Monda has since been cleared to play for Washington State this season, but Wetzler's investigation is ongoing, leaving Oregon State without its left-handed ace, according to Fitt. He goes on to note that just because these accusations are in place doesn't mean that Wetzler and Monda actually violated the rules, adding that an NCAA ruling is expected by the end of the week.
Fitt was able to reach Phillies scouting director Marti Wolever, who declined comment. Matt Gelb of the Philadelphia Inquirer reached Phillies GM Ruben Amaro Jr., who also declined to comment and referred further inquiries to Wolever (Twitter link).
This story is of particular note given the fact that agents who are advising draft prospects are unhappy and could withhold information from the Phillies as the draft approaches. In a followup tweet to his story, Fitt quotes an unnamed agent who told him, "As of today, Phillies are out. Phillies are not getting into any more of our households. We're shutting down all communications." He also tweets that multiple agents have said there will be repercussions for the Phillies.
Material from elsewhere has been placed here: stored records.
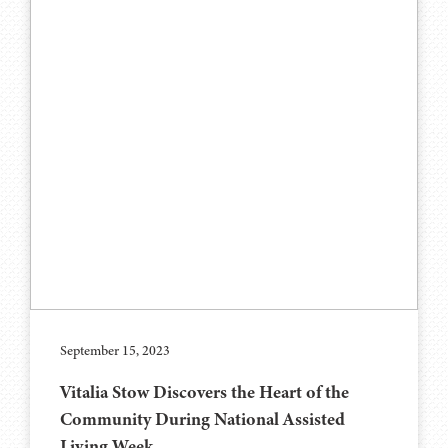
September 15, 2023
Vitalia Stow Discovers the Heart of the
Community During National Assisted
Living Week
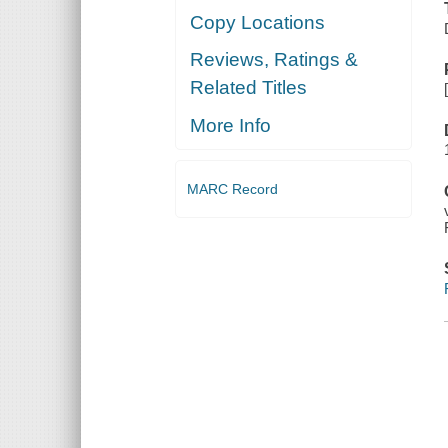
Copy Locations
Reviews, Ratings &
Related Titles
More Info
MARC Record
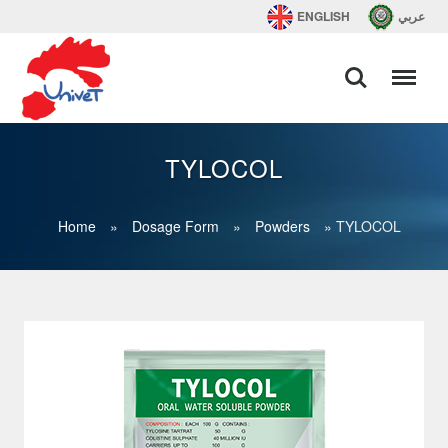
ENGLISH
عربي
TYLOCOL
Home
»
Dosage Form
»
Powders
»
TYLOCOL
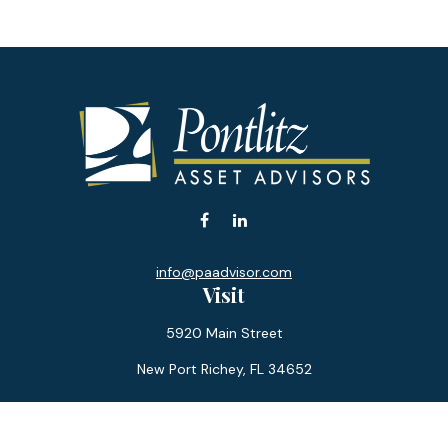
info@paadvisor.com
Visit
5920 Main Street
New Port Richey,
FL
34652
Connect
Office:
727-359-0970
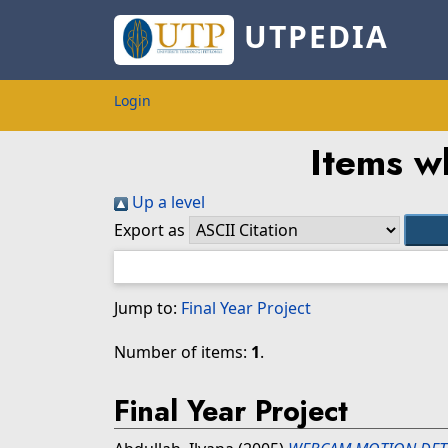
UTPEDIA
Login
Items w
Up a level
Export as
Jump to:
Final Year Project
Number of items:
1
.
Final Year Project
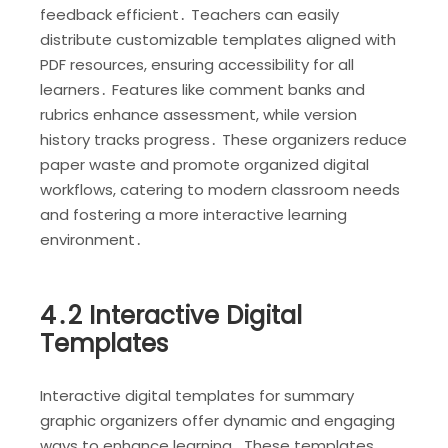
feedback efficient․ Teachers can easily
distribute customizable templates aligned with
PDF resources, ensuring accessibility for all
learners․ Features like comment banks and
rubrics enhance assessment, while version
history tracks progress․ These organizers reduce
paper waste and promote organized digital
workflows, catering to modern classroom needs
and fostering a more interactive learning
environment․
4․2 Interactive Digital
Templates
Interactive digital templates for summary
graphic organizers offer dynamic and engaging
ways to enhance learning․ These templates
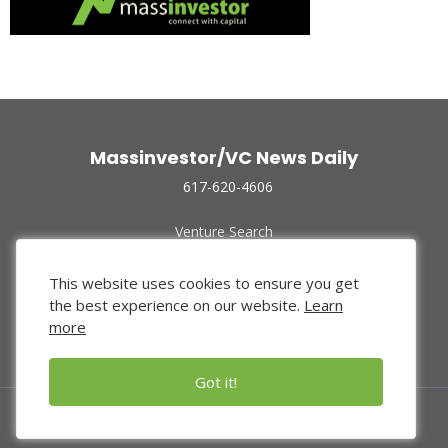
Massinvestor/VC News Daily
617-620-4606
Venture Search
Archive
Funded Companies
This website uses cookies to ensure you get
About Us
the best experience on our website.
Learn
Privacy Policy
more
Terms of Use
Got it!
© 2024 Massinvestor, Inc.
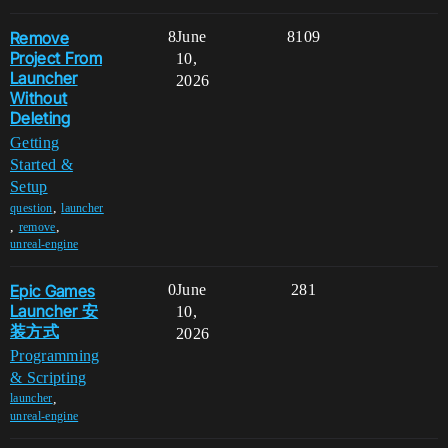
Remove
8
June
8109
Project From
10,
Launcher
2026
Without
Deleting
Getting
Started &
Setup
,
question
launcher
,
,
remove
unreal-engine
Epic Games
0
June
281
Launcher 安
10,
装方式
2026
Programming
& Scripting
,
launcher
unreal-engine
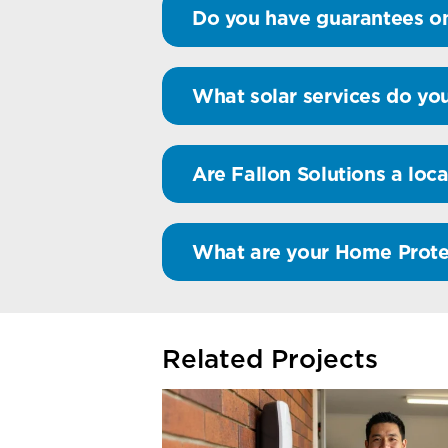
Do you have guarantees on
What solar services do you
Are Fallon Solutions a loca
What are your Home Prote
Related Projects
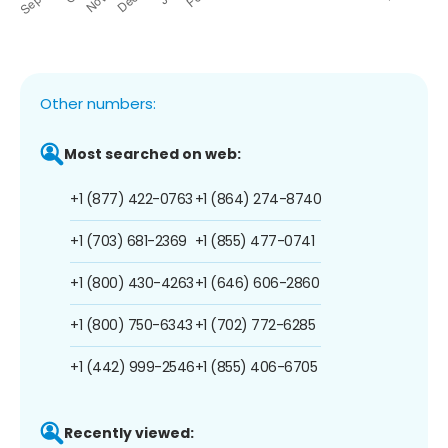
Other numbers:
Most searched on web:
+1 (877) 422-0763
+1 (864) 274-8740
+1 (703) 681-2369
+1 (855) 477-0741
+1 (800) 430-4263
+1 (646) 606-2860
+1 (800) 750-6343
+1 (702) 772-6285
+1 (442) 999-2546
+1 (855) 406-6705
Recently viewed:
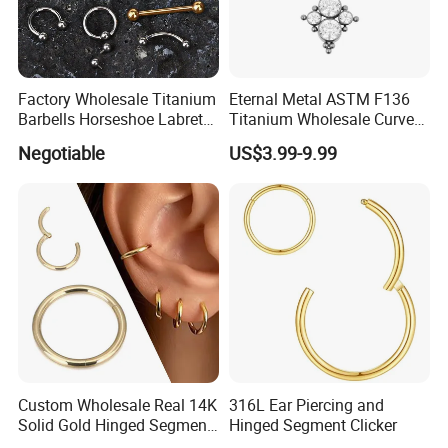
Factory Wholesale Titanium
Eternal Metal ASTM F136
Barbells Horseshoe Labret
Titanium Wholesale Curved
Helix Jewelry Body Piercing
Barbell Belly Button Piercing
Negotiable
US$3.99-9.99
Internally Externally
Ring
Threaded Earring
Custom Wholesale Real 14K
316L Ear Piercing and
Solid Gold Hinged Segment
Hinged Segment Clicker
Counch Body Clicker Hoop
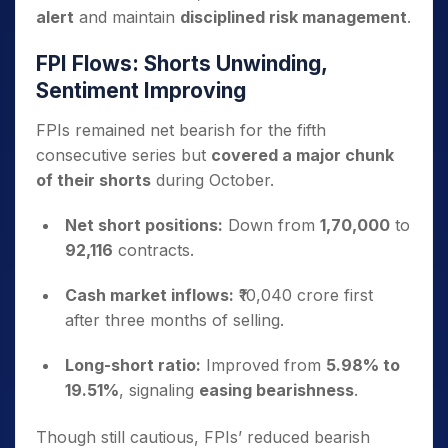
alert
and maintain
disciplined risk management
.
FPI Flows: Shorts Unwinding,
Sentiment Improving
FPIs remained net bearish for the fifth
consecutive series but
covered a major chunk
of their shorts
during October.
Net short positions:
Down from
1,70,000
to
92,116
contracts.
Cash market inflows:
₹10,040 crore first
after three months of selling.
Long-short ratio:
Improved from
5.98% to
19.51%
, signaling
easing bearishness
.
Though still cautious, FPIs’ reduced bearish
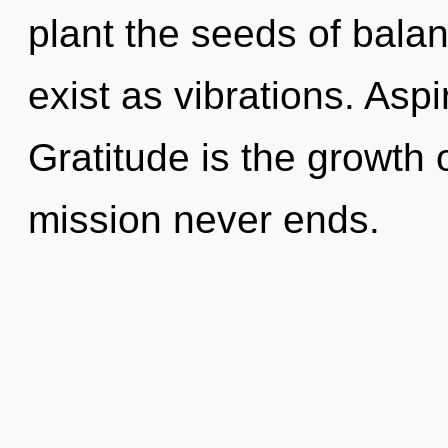
plant the seeds of bala
exist as vibrations. Aspi
Gratitude is the growth o
mission never ends.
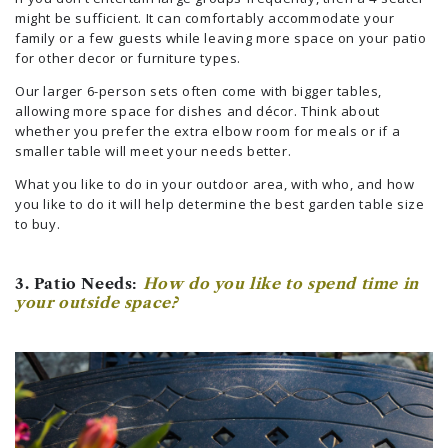
might be sufficient. It can comfortably accommodate your
family or a few guests while leaving more space on your patio
for other decor or furniture types.
Our larger 6-person sets often come with bigger tables,
allowing more space for dishes and décor. Think about
whether you prefer the extra elbow room for meals or if a
smaller table will meet your needs better.
What you like to do in your outdoor area, with who, and how
you like to do it will help determine the best garden table size
to buy.
3. Patio Needs:
How do you like to spend time in
your outside space?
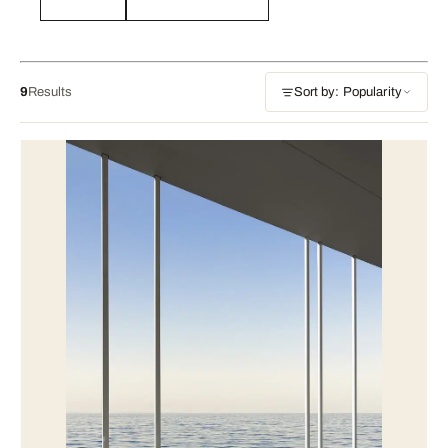
9
Results
Sort by: Popularity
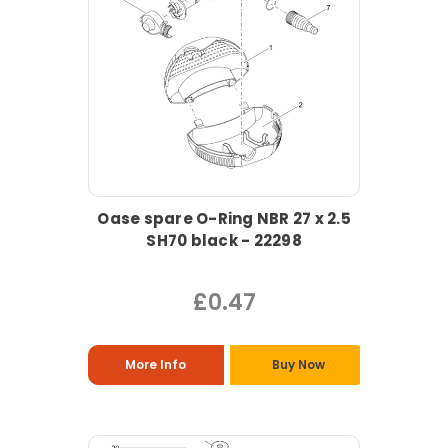
Oase spare O-Ring NBR 27 x 2.5
SH70 black - 22298
£0.47
More Info
Buy Now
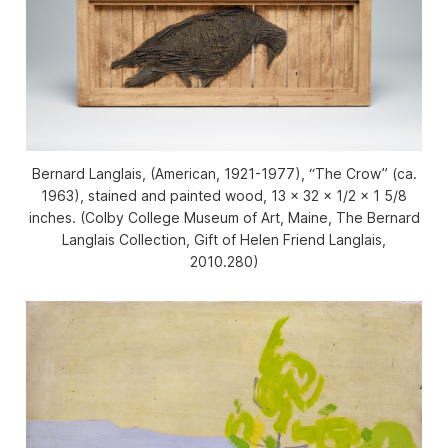
Bernard Langlais, (American, 1921-1977), “The Crow” (ca.
1963), stained and painted wood, 13 x 32 x 1/2 x 1 5/8
inches. (Colby College Museum of Art, Maine, The Bernard
Langlais Collection, Gift of Helen Friend Langlais,
2010.280)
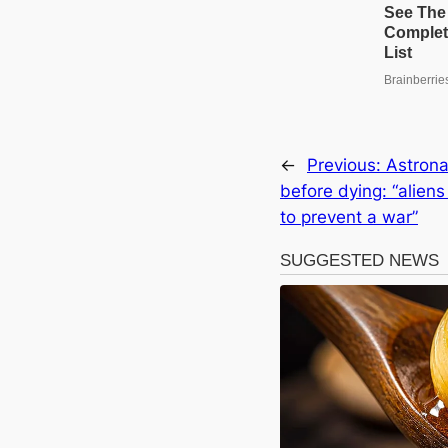
←
Previous:
Astrona
before dying: “alien
to prevent a war”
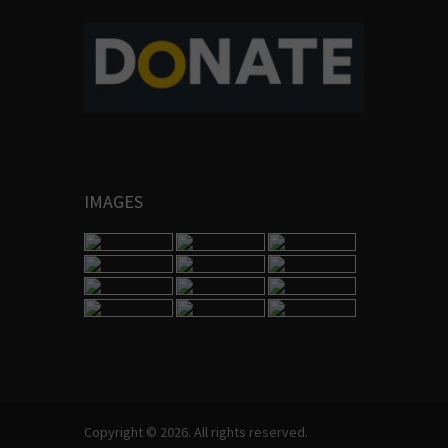
IMAGES
Copyright © 2026. All rights reserved.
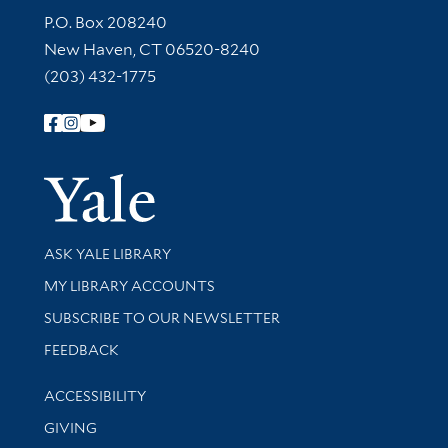
Contact Information
P.O. Box 208240
New Haven, CT 06520-8240
(203) 432-1775
Follow Yale Library
Yale Univer
Library Services
ASK YALE LIBRARY
Get research help and support
MY LIBRARY ACCOUNTS
SUBSCRIBE TO OUR NEWSLETTER
Stay updated with library news and events
FEEDBACK
Library Information
ACCESSIBILITY
GIVING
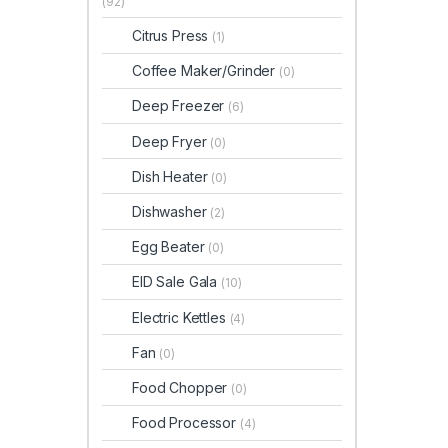
(92)
Citrus Press
(1)
Coffee Maker/Grinder
(0)
Deep Freezer
(6)
Deep Fryer
(0)
Dish Heater
(0)
Dishwasher
(2)
Egg Beater
(0)
EID Sale Gala
(10)
Electric Kettles
(4)
Fan
(0)
Food Chopper
(0)
Food Processor
(4)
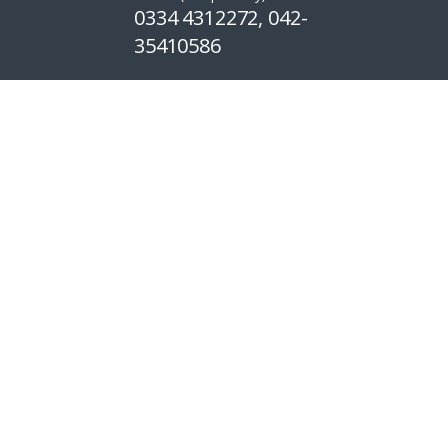
0334 4312272, 042-
35410586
Scout.com's Kiley McDaniel and ESPN's Keith Law have heard the same today from their own conversations with agents (Twitter links). Law goes on to speculate (via Twitter) that the Phillies may not receive information about the signability of some prospects, their questionnaire responses or the results of their psych tests.
NCAA rules state that players aren't able to have agents heading into the draft, but nearly all draft prospects circumvent that rule by enlisting an "advisor" — an agent who assists in the negotiation of the contract without a signed agreement of representation from that prospect. Once the player has signed with the team, the advisor becomes his agent and receives a cut of the contract agreed upon between player and team.
Advisors aren't supposed to deal directly with the club — a technicality that gained attention back in 2009 in regards to lefty Andy Oliver. As the New York Times' Katie Thomas reported at the time, Oliver sued the NCAA upon being declared ineligible to play after it was learned that he had an agent present in his negotiations with the Twins. Oliver was eventually awarded $750K. Fitt spoke with multiple lawyers at the time of that trial, with one professor of sports law telling him: "The MLBPA, not the NCAA, is the proper entity to be regulating the player-agent relationship."